▸ Exercise goal: Only a number is expected: how many lines in the entries that follow contain the word "exhibits"?

▸ Information given:
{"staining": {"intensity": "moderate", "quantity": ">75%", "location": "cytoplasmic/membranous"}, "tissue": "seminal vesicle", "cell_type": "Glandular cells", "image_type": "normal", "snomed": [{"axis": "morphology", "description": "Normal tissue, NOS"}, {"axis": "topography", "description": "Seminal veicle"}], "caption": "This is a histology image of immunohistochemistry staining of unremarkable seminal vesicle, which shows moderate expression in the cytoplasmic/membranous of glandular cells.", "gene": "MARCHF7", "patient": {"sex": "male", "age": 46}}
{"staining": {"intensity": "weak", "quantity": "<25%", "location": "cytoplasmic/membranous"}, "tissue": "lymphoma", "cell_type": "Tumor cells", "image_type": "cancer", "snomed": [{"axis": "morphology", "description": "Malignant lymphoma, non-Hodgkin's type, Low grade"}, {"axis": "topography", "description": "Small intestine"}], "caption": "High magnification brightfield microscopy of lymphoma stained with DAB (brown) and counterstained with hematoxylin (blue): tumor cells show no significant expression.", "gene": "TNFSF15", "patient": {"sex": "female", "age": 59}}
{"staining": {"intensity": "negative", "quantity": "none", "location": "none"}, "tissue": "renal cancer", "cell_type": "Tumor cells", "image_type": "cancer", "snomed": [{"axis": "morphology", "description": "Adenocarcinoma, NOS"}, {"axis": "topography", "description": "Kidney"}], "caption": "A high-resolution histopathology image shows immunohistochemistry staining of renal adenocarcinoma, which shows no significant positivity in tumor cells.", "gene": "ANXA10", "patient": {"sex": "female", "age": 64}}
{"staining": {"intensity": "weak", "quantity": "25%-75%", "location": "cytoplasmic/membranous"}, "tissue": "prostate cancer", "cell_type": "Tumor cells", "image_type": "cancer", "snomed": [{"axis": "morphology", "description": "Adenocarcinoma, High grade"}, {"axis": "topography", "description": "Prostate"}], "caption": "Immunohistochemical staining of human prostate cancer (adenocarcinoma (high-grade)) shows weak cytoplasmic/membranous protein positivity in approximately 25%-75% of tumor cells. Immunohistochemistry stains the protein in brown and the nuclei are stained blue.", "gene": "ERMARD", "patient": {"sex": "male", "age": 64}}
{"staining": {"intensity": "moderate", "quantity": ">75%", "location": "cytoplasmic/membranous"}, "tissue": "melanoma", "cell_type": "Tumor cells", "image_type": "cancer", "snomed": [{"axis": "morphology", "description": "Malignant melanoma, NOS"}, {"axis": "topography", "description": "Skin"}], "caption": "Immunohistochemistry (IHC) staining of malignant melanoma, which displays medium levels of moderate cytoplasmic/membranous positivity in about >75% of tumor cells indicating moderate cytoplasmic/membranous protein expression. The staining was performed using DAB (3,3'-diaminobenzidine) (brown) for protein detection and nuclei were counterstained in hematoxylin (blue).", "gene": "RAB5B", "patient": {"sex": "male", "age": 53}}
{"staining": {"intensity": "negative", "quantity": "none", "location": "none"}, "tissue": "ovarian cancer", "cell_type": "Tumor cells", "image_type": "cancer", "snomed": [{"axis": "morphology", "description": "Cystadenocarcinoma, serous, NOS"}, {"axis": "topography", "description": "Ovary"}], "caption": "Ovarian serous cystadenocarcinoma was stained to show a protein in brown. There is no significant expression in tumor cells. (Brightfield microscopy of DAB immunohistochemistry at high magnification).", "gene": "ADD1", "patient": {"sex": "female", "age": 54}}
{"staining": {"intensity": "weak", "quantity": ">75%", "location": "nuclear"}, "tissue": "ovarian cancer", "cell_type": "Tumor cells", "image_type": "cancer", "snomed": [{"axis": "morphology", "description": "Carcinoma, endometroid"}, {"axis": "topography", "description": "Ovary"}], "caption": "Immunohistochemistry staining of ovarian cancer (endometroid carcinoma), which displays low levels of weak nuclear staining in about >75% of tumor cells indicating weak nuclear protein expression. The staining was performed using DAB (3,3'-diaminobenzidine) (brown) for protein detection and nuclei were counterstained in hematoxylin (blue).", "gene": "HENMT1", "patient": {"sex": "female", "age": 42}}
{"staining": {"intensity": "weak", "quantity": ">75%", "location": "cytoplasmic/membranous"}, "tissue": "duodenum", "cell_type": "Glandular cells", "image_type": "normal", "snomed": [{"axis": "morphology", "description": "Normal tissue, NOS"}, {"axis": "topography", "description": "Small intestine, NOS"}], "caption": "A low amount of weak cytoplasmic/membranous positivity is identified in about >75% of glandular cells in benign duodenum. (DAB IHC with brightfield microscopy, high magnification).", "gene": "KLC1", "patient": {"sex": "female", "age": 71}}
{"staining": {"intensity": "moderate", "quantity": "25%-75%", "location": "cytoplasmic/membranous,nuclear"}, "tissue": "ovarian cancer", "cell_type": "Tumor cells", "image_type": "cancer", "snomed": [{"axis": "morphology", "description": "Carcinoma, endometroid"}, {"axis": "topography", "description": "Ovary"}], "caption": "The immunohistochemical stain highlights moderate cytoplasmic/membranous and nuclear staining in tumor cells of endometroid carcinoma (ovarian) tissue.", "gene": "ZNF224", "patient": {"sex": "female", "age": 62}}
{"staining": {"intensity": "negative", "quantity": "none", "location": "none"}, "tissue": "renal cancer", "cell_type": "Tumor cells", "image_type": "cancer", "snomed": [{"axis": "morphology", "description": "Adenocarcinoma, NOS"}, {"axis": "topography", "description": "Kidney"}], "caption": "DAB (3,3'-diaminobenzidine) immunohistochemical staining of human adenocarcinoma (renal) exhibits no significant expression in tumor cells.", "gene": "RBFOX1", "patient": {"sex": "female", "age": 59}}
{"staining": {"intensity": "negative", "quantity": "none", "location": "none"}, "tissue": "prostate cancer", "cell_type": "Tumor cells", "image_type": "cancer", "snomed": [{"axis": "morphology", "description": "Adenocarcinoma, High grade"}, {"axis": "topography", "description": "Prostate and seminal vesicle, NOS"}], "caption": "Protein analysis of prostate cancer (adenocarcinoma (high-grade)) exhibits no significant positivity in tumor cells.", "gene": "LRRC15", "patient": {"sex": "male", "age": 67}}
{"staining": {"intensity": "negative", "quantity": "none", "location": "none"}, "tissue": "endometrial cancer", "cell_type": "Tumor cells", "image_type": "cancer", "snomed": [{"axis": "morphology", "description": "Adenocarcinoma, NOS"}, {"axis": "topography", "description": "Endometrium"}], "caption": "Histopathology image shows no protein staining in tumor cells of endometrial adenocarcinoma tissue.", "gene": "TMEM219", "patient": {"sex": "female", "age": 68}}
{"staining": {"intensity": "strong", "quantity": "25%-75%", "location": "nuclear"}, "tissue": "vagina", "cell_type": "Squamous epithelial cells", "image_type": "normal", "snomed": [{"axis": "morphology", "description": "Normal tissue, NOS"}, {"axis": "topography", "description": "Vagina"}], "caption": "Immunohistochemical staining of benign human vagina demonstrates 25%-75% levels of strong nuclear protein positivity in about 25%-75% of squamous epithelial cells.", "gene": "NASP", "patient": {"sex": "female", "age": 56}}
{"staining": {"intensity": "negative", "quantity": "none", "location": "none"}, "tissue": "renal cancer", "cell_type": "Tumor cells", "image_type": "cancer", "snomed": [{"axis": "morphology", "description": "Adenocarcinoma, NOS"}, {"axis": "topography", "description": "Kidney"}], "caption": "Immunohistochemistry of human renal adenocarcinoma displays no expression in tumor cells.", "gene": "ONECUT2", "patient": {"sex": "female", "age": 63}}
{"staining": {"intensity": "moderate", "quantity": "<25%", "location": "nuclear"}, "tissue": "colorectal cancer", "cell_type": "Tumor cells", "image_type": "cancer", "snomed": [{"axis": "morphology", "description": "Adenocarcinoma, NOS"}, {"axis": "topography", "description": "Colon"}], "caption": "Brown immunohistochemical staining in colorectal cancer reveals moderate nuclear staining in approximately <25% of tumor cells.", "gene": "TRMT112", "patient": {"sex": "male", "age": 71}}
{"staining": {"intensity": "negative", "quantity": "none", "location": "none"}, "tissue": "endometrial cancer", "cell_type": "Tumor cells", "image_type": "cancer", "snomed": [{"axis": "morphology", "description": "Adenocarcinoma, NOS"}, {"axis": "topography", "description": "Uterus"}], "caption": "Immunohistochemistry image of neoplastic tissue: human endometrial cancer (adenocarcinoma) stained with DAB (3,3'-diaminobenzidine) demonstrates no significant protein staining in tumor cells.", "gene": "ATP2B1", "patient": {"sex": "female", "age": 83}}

▸ Completed task: 2